Data for this exercise:

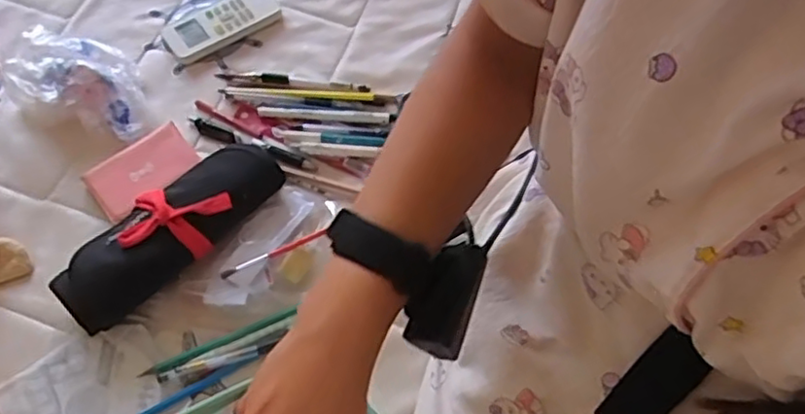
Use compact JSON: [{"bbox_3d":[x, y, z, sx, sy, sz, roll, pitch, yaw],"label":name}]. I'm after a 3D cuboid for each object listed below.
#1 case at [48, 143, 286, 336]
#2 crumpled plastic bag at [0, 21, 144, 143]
[{"bbox_3d":[-0.205,0.017,0.575,0.074,0.051,0.214,40,67,18],"label":"case"},{"bbox_3d":[-0.322,-0.132,0.654,0.143,0.054,0.106,13,62,5],"label":"crumpled plastic bag"}]

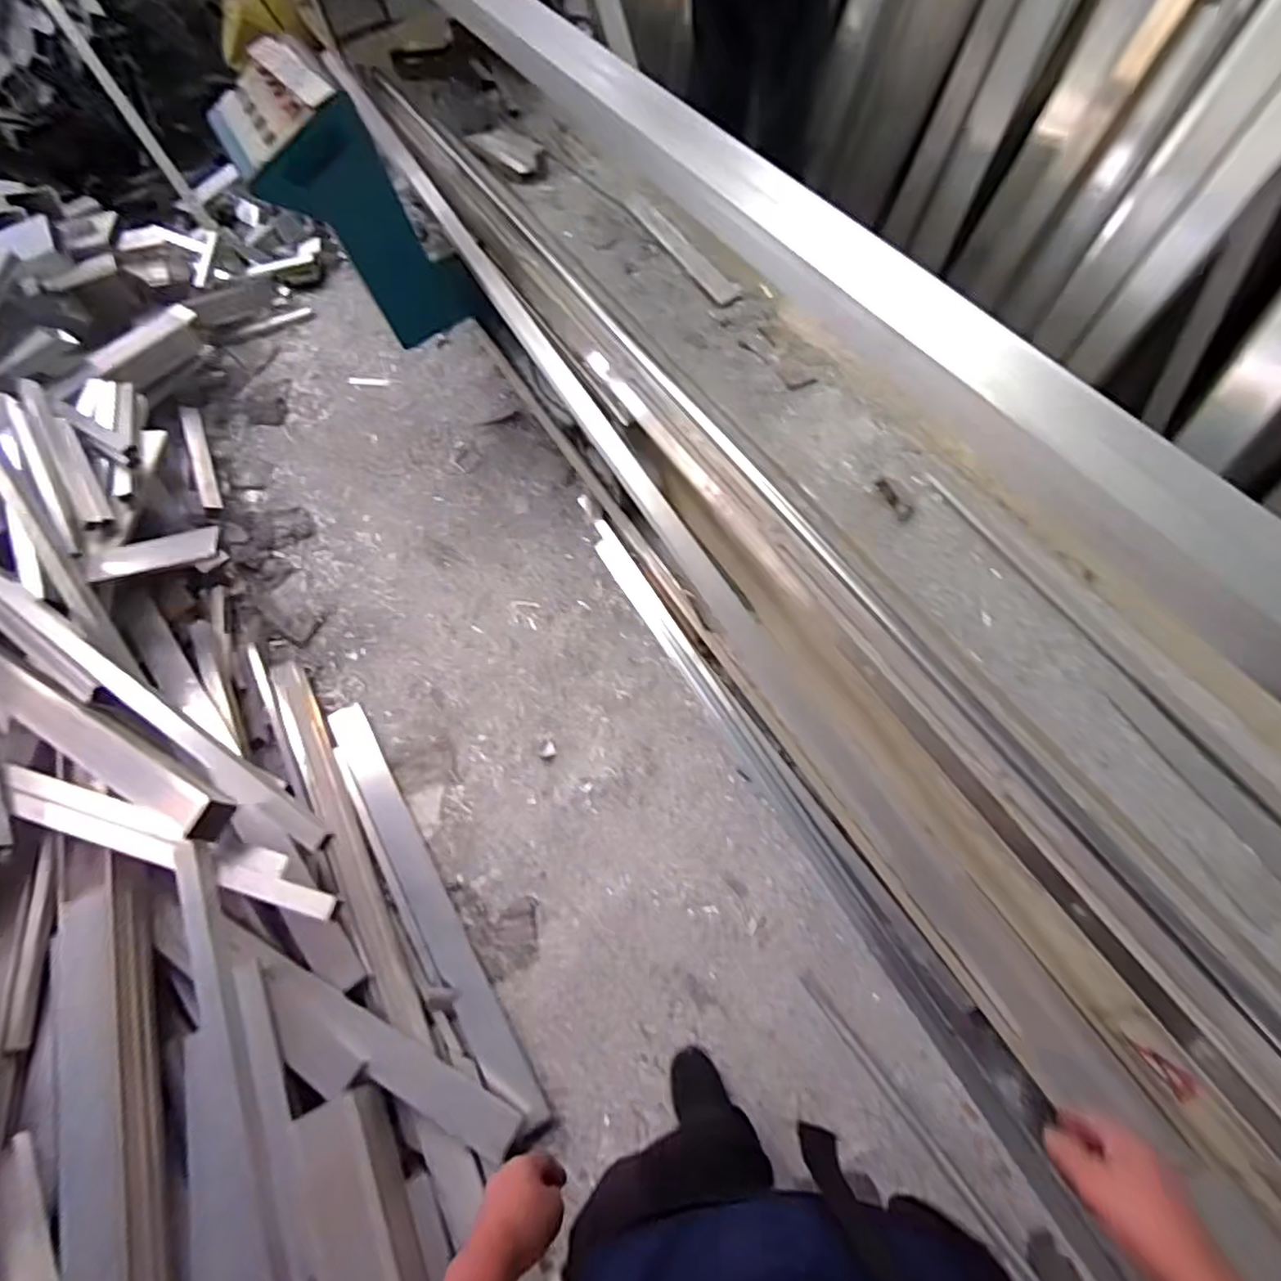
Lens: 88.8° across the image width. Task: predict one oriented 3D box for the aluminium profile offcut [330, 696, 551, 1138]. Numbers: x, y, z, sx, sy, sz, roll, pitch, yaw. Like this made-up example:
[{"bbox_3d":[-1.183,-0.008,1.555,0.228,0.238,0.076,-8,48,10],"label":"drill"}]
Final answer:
[{"bbox_3d":[-0.483,0.547,1.458,0.086,0.033,1.029,-33,64,-9],"label":"aluminium profile offcut"}]

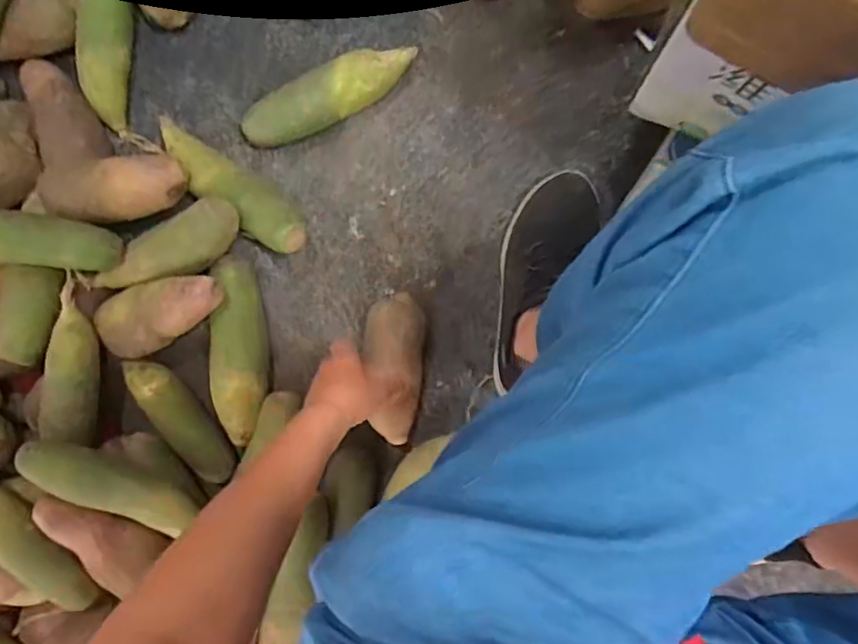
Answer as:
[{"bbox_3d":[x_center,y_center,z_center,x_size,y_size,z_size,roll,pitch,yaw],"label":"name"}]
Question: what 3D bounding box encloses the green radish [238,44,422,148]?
[{"bbox_3d":[-0.109,-0.244,0.636,0.198,0.055,0.051,-25,88,10],"label":"green radish"}]

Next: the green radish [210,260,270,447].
[{"bbox_3d":[-0.221,0.032,0.665,0.063,0.051,0.203,-7,91,10],"label":"green radish"}]

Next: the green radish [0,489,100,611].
[{"bbox_3d":[-0.428,0.240,0.622,0.047,0.054,0.204,-23,114,10],"label":"green radish"}]

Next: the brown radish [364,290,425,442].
[{"bbox_3d":[-0.035,0.050,0.627,0.053,0.061,0.155,0,99,10],"label":"brown radish"}]

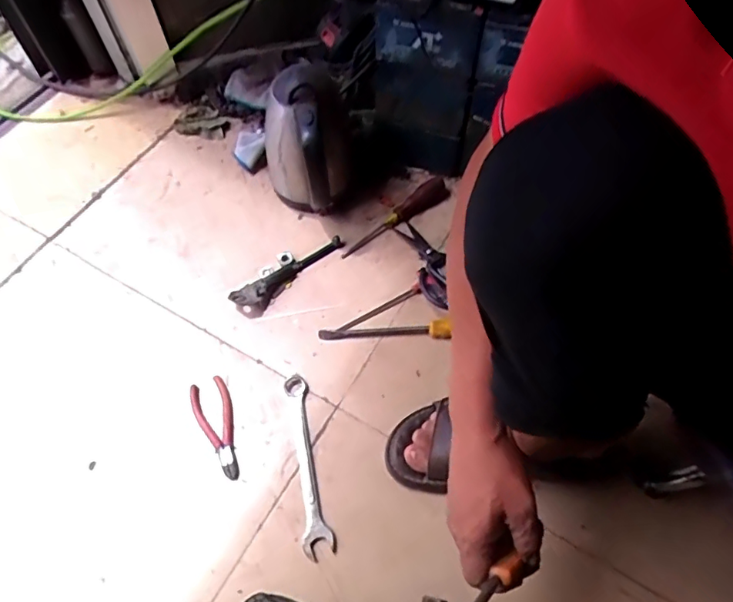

Required action: The required answer is every line from the one containing "#1 case at [48, 143, 286, 336]" through the last line of the entries, restated word for word and with no pictures.

Expected answer:
#1 case at [48, 143, 286, 336]
#2 crumpled plastic bag at [0, 21, 144, 143]
[{"bbox_3d":[-0.205,0.017,0.575,0.074,0.051,0.214,40,67,18],"label":"case"},{"bbox_3d":[-0.322,-0.132,0.654,0.143,0.054,0.106,13,62,5],"label":"crumpled plastic bag"}]

Lens: 88.8° across the image width. Task: predict one oriented 3D box for the aluminium profile offcut [330, 696, 551, 1138]. Numbers: x, y, z, sx, sy, sz, roll, pitch, yaw. Like this made-up example:
[{"bbox_3d":[-1.183,-0.008,1.555,0.228,0.238,0.076,-8,48,10],"label":"drill"}]
Final answer:
[{"bbox_3d":[-0.483,0.547,1.458,0.086,0.033,1.029,-33,64,-9],"label":"aluminium profile offcut"}]

Answer as:
[{"bbox_3d":[x_center,y_center,z_center,x_size,y_size,z_size,roll,pitch,yaw],"label":"name"}]
Question: what 3D bounding box encloses the green radish [238,44,422,148]?
[{"bbox_3d":[-0.109,-0.244,0.636,0.198,0.055,0.051,-25,88,10],"label":"green radish"}]

Next: the green radish [210,260,270,447].
[{"bbox_3d":[-0.221,0.032,0.665,0.063,0.051,0.203,-7,91,10],"label":"green radish"}]

Next: the green radish [0,489,100,611].
[{"bbox_3d":[-0.428,0.240,0.622,0.047,0.054,0.204,-23,114,10],"label":"green radish"}]

Next: the brown radish [364,290,425,442].
[{"bbox_3d":[-0.035,0.050,0.627,0.053,0.061,0.155,0,99,10],"label":"brown radish"}]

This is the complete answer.